Re: WIP: Fast GiST index build

Heikki Linnakangas <heikki.linnakangas@enterprisedb.com>

From: Heikki Linnakangas <heikki.linnakangas@enterprisedb.com>
To: Alexander Korotkov <aekorotkov@gmail.com>
Cc: Robert Haas <robertmhaas@gmail.com>, pgsql-hackers <pgsql-hackers@postgresql.org>
Date: 2011-08-16T12:04:37Z
Lists: pgsql-hackers
Looking at the calculation of levelStep:

> + 	/*
> + 	 * Calculate levelStep by available amount of memory. We should be able to
> + 	 * load into main memory one page of each underlying node buffer (which
> + 	 * are in levelStep below). That give constraint over
> + 	 * maintenance_work_mem. Also we should be able to have subtree of
> + 	 * levelStep level in cache. That give constraint over
> + 	 * effective_cache_size.
> + 	 *
> + 	 * i'th underlying level of sub-tree can consists of
> + 	 * i^maxIndexTuplesPerPage pages at maximum. So, subtree of levelStep
> + 	 * levels can't be greater then 2 * maxIndexTuplesPerPage ^ levelStep
> + 	 * pages. We use some more reserve due to we probably can't take whole
> + 	 * effective cache and use formula 4 * maxIndexTuplesPerPage ^ levelStep =
> + 	 * effectiveCache. We use similar logic with maintenance_work_mem. We
> + 	 * should be able to store at least last pages of all buffers where we are
> + 	 * emptying current buffer to.
> + 	 */
> + 	effectiveMemory = Min(maintenance_work_mem * 1024 / BLCKSZ,
> + 						  effective_cache_size);
> + 	levelStep = (int) log((double) effectiveMemory / 4.0) /
> + 		log((double) maxIndexTuplesPerPage);
> +

I can see that that's equal to the formula given in the paper, 
log_B(M/4B), but I couldn't see any explanation for that formula in the 
paper. Your explanation makes sense, but where did it come from?

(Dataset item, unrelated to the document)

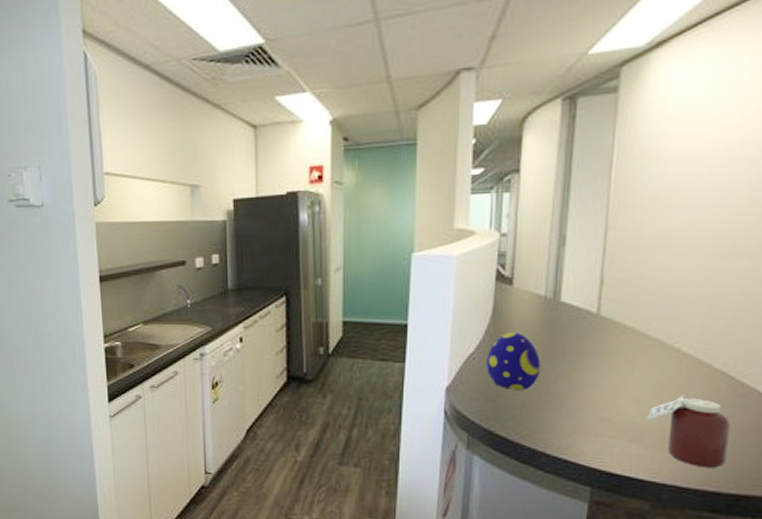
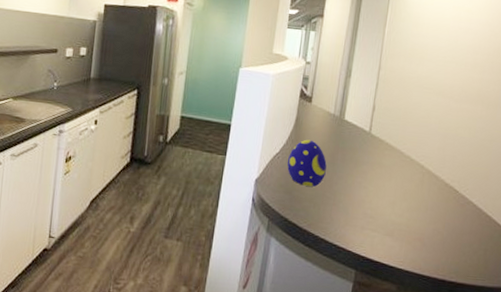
jar: present [645,394,731,468] -> none [397,201,454,261]

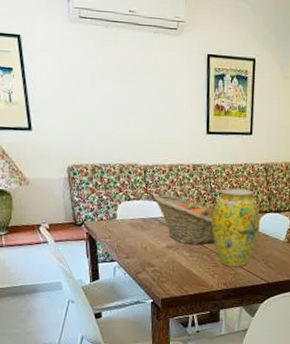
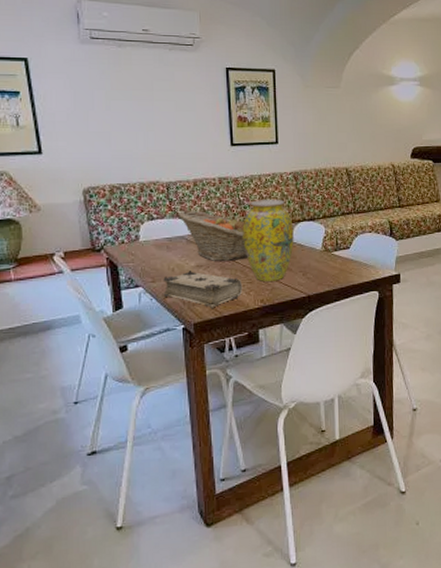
book: none [135,249,208,288] -> present [163,270,243,309]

It seems a bit pessimistic: while it's true that the a subtree can't be 
larger than 2 * maxIndexTuplesPerPage ^ levelStep, you can put a tighter 
upper bound on it. The max size of a subtree of depth n can be 
calculated as the geometric series:

r^0 + r^1 + r^2 + ... + r^n = (1 - r^(n + 1)) / (1 - r)

where r = maxIndexTuplesPerPage. For r=2 those formulas are equal, but 
for a large r and small n (which is typical), the 2 * 
maxIndexTuplesPerPage^levelStep formula gives a value that's almost 
twice as large as the real max size of a subtree.

-- 
   Heikki Linnakangas
   EnterpriseDB   http://www.enterprisedb.com